I have cried many, many tears for those that I visit with. I have held their hands, held their family’s hands and prayed with them. I try to leave them where they are, but they won’t stay there.
They come home with me. I think about them and hope that they will live until morning; hope that if they don’t, their sons, daughters, mothers and fathers will be able to cope with loss of their existence.
I want to be strong. I will myself to be stoic and unattached, but that lasts as long as the mist under a strong morning sunrise. I love these people. I fall in love with their families and I feel the pain, sorrow and devastation of their loss on every front.
The older I get, the more squeamish, melancholic and dramatic I become. I surely thought that I would be stronger and more able to control my emotions at this point, but the truth is that I am more susceptible to emotion and empathy than I ever thought possible.
Sometimes, things happen that are funny and yet, the humor battles sorrow for there is nothing beautiful or funny about someone who doesn’t know who they are or where they are or what they have accomplished in their lives. The emptiness is devastating. I find myself bringing people home with me in my thoughts and crying over their infirmities.
I never wanted to be a nurse. I wanted to be a photographer. I wonder sometimes if I don’t make a better nurse than a photographer. And then I realize that I can be both.
One makes me a better of the other.
I photograph for the sheer pleasure of it and yet, when photographs are forbidden, I see past what is present.
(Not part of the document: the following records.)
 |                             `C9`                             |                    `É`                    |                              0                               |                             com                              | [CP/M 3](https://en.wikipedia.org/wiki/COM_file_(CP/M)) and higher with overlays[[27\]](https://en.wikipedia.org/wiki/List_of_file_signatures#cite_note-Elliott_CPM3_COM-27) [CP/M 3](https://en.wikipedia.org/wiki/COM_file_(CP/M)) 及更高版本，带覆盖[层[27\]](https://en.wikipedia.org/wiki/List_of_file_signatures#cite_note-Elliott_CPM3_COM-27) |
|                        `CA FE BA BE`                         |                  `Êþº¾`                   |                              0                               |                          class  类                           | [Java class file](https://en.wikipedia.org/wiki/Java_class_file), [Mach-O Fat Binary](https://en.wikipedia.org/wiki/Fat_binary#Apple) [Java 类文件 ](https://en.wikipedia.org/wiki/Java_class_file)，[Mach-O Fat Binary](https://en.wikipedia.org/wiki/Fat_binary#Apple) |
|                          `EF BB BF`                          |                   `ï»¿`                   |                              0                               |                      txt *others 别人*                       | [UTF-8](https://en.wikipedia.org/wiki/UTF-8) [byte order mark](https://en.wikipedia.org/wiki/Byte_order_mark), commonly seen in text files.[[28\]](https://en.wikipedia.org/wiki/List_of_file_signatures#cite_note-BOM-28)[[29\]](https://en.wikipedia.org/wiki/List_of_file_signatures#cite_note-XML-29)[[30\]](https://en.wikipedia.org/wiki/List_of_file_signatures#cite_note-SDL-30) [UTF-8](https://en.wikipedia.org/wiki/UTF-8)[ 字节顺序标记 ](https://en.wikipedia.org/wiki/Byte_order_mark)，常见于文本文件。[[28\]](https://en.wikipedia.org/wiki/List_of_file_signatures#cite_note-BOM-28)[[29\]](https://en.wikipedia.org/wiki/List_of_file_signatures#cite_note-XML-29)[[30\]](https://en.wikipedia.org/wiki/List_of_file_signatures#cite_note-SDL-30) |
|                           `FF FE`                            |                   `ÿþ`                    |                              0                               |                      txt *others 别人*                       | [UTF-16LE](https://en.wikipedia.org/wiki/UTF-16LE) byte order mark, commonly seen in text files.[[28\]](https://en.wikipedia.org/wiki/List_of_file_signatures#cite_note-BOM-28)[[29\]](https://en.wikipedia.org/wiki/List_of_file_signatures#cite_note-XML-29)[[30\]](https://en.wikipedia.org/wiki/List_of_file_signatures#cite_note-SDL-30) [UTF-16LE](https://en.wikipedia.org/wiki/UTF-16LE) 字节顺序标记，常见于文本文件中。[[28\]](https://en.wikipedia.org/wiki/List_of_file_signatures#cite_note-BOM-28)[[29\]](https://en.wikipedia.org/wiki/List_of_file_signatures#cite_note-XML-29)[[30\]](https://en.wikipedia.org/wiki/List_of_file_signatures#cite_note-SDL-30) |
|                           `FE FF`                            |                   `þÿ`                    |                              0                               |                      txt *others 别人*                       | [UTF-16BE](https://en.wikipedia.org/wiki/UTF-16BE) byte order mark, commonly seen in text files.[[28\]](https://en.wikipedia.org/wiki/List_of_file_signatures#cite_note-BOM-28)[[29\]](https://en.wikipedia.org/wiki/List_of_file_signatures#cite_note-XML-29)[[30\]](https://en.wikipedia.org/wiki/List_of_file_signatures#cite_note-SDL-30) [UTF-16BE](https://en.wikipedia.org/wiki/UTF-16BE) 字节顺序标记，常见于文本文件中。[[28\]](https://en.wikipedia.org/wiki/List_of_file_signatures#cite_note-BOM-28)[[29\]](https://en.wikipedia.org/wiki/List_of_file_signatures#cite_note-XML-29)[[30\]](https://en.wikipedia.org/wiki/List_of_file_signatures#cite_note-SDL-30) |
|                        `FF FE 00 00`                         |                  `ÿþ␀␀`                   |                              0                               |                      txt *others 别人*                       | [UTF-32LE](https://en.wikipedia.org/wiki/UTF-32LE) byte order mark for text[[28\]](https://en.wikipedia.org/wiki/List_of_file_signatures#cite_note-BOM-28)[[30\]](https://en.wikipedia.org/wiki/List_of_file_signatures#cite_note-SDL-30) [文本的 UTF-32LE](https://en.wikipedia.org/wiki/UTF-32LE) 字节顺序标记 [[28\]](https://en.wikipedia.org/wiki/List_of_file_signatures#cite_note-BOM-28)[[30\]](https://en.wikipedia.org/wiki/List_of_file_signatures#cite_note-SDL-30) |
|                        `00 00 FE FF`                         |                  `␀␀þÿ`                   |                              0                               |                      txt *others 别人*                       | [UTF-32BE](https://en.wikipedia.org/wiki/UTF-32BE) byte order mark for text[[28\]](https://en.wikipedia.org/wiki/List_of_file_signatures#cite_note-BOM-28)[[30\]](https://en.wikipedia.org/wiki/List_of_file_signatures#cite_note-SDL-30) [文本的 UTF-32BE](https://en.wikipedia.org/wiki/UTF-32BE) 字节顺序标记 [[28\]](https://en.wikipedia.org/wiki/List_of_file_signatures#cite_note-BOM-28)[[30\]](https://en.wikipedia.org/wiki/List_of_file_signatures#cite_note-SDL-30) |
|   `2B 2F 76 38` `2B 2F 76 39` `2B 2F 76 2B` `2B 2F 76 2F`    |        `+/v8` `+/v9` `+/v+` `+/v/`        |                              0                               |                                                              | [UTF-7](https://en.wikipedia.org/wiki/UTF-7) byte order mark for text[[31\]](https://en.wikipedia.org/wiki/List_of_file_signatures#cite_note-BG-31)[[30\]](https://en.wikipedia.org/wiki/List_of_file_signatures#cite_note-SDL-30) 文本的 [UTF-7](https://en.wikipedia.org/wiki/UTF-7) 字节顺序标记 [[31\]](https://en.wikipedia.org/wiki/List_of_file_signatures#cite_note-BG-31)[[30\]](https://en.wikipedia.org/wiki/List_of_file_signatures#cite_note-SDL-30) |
I am thankful, on many levels, for the blessings bestowed upon me.
I am a nurse.
I am a photographer.
I am myself.
I am content.
What more can anyone ask than to be content in the life they are living.
I am, above all things, thankful, for the joys, the trials, the triumphs and the the lessons. Thankful for the things that hurt me and those that bring me joy.
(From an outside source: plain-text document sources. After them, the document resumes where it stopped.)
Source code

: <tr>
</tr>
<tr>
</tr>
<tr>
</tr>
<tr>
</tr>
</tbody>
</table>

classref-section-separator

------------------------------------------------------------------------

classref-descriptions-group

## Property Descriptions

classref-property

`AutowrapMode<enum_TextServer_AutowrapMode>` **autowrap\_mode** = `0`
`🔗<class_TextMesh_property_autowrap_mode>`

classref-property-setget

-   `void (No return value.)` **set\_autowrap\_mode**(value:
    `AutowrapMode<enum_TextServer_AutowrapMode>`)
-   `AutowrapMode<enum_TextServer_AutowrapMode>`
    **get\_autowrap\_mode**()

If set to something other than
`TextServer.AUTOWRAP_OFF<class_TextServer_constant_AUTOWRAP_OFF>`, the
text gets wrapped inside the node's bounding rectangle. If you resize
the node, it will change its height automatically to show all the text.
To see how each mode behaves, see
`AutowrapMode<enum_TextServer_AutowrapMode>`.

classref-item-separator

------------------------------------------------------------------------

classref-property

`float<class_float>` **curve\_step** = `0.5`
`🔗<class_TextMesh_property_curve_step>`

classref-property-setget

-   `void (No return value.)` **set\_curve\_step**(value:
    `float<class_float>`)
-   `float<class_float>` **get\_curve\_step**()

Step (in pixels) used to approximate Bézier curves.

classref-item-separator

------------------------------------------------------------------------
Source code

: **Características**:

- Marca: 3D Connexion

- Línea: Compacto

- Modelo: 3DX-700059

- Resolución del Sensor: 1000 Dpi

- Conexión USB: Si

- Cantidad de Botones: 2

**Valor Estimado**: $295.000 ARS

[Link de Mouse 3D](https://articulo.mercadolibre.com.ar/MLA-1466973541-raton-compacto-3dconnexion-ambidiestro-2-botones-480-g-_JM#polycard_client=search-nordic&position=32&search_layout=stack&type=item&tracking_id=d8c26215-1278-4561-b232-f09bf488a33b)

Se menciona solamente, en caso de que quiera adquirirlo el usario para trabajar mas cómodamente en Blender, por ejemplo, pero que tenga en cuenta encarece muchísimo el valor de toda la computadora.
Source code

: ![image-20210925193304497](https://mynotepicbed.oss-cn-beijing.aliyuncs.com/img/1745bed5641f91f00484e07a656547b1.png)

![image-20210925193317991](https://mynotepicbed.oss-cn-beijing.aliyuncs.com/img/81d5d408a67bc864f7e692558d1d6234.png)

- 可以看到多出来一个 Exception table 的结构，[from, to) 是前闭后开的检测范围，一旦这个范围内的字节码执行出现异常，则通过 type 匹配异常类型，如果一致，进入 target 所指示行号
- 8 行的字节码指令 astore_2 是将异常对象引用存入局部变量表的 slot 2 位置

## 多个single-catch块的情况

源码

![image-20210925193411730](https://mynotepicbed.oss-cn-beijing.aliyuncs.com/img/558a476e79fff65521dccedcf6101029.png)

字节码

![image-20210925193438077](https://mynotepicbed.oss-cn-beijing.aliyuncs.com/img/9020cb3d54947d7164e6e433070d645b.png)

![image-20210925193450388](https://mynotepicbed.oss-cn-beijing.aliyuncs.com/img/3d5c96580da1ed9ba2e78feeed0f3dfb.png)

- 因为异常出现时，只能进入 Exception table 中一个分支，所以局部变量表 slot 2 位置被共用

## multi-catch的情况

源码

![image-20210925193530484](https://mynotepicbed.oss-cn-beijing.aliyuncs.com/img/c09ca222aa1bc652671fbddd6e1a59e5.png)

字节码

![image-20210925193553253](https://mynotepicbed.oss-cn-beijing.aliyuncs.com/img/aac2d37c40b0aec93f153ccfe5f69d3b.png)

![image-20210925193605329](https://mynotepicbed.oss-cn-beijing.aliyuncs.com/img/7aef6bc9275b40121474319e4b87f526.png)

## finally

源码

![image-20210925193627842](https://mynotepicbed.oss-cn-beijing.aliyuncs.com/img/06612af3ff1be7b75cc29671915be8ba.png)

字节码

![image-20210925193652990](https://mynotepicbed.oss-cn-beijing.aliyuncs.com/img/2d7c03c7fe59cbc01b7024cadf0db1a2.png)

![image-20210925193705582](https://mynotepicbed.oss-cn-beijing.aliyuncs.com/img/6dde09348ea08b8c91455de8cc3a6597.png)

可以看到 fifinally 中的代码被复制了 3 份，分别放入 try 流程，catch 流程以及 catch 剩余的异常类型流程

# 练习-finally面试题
One without the other is insubstantial; combined, they are powerful beyond the description of words.
I. Am. Blessed.
And I am thankful. The images, whether in real time or captured on film are what life is about. Life is images and images make up life.
I find myself where I am now; looking out at the Atlantic ocean as it bumps up against the Outer Banks of North Carolina. When I see myself down the road, this is where I envision my reality to be. I’ve been places; many places, but none of them call to me, in my soul like this little strip of land on the Ocean.
I find my heart soaring, my inner self singing and know that I have, in every sense of my being, come home.
Maybe in a past life, or with inherited memory, or some other cosmic force, I have been here before, living and breathing and soaring through the air. I know it as I know my own home. I feel a belonging that beckons me to stop and stay; for a while or forever.
I can see myself, years down the road, waking to the sunrise, driving to the lighthouses, watching the wild horses, singing a song that only one who lives by the sea can sing.
Tears threaten, but they are tears of peace and contentment. Sorrow is as far from me as the depths of the ocean I gaze upon.
God has given me this space of time, the peace of mind, the joy in my heart. He knows of that which I had need.